De Magistergegevens beïnvloeden niet alleen de band tussen ouder en kind - zij vormen ook een potentieel gevaar voor de kansengelijkheid in ons land.

Op het maatschappelijk niveau maken we ons steeds meer zorgen over de toenemende macht van overheden en bedrijven die onze data beheren. We schrikken van een land als China waar op basis van die data puntensystemen worden opgezet die je kwaliteit als burger aangeven en vervolgens je kans op een baan of huis bepalen. Wat we vergeten is dat we in het veilige Nederland over veel meer data per persoon beschikken en geen totalitaire overheid nodig hebben om de dictatuur van de data in gang te zetten.

Het begint klein. Een simpele knop in Magister met ‘publiceer online’ bijvoorbeeld. Je cijfers en presentie in een net overzicht toegankelijk gemaakt voor geïnteresseerde vervolgopleidingen. Werkgevers zullen die informatie vervolgens ook best relevant vinden en er bij sollicitaties naar vragen. Hoewel je in het begin vrijwillig informatie deelt, wordt het vanzelf een sociale verplichting naarmate steeds meer oud-scholieren hun gegevens delen. Je wilt immers je kansen bij een sollicitatie niet verkleinen. Zo’n ontwikkeling lijkt onschuldig - zeker in het tijdperk waarin jongeren steeds meer van hun persoonlijke leven online delen -, maar is desastreus voor de toekomstige kansen van leerlingen die op de middelbare school misschien niet de beste cijfers scoren.

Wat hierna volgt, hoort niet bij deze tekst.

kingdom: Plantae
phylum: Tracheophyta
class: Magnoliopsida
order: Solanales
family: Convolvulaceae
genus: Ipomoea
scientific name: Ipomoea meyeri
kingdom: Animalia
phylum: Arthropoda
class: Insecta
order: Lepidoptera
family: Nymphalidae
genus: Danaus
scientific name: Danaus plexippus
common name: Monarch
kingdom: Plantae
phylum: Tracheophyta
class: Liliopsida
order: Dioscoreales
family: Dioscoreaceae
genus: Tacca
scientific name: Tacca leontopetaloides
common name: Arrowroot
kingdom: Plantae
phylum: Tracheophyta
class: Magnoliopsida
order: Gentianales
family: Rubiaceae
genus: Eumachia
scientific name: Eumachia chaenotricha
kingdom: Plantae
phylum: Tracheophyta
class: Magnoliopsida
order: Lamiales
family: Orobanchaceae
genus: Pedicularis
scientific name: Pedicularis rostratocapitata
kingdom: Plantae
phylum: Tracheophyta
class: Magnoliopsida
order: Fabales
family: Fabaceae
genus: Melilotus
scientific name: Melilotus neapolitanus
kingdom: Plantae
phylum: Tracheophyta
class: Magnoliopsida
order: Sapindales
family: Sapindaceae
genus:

Je middelbareschooltijd is de eerste periode waarin je het kind-zijn verlaat en langzaam aan de volwassenwording begint. Nieuw daarbij is dat er geen gezag meer is dat alles van jou weet. Juist het feit dat jouw complete leven alleen voor jou bekend is, en dat jij kiest hoe en wanneer en met wie je dit deelt - daar ontstaat de volwassen verantwoordelijkheid. Hoe kunnen jongeren leren wat je openstellen is, hoe je kwetsbaar bent, als ze nooit de kans gekregen hebben om open te zijn richting hun ouders? Het ouderlijk gezag is immers overal al van op de hoogte via het alziend oog van Magister.

We moeten het recht op dit geheime, persoonlijke domein verdedigen. En dat begint bij onze kinderen. Scholen moeten een omgeving bieden waarin je kan vallen en opstaan, volwassen kan worden, zonder dat dit leerproces vervolgens voor iedere toekomstige werkgever zichtbaar is. Laten we daarom Magister afschaffen. Geen app, geen cijferoverzicht, geen absentenadministratie meer. Opdat we weer met elkaar gaan spreken. Docenten over de werkelijke voortgang van hun leerlingen, in plaats van over hun gemiddelde op twee decimalen. En ouders met hun kinderen. Over hoe het gaat, hoe ze zich voelen.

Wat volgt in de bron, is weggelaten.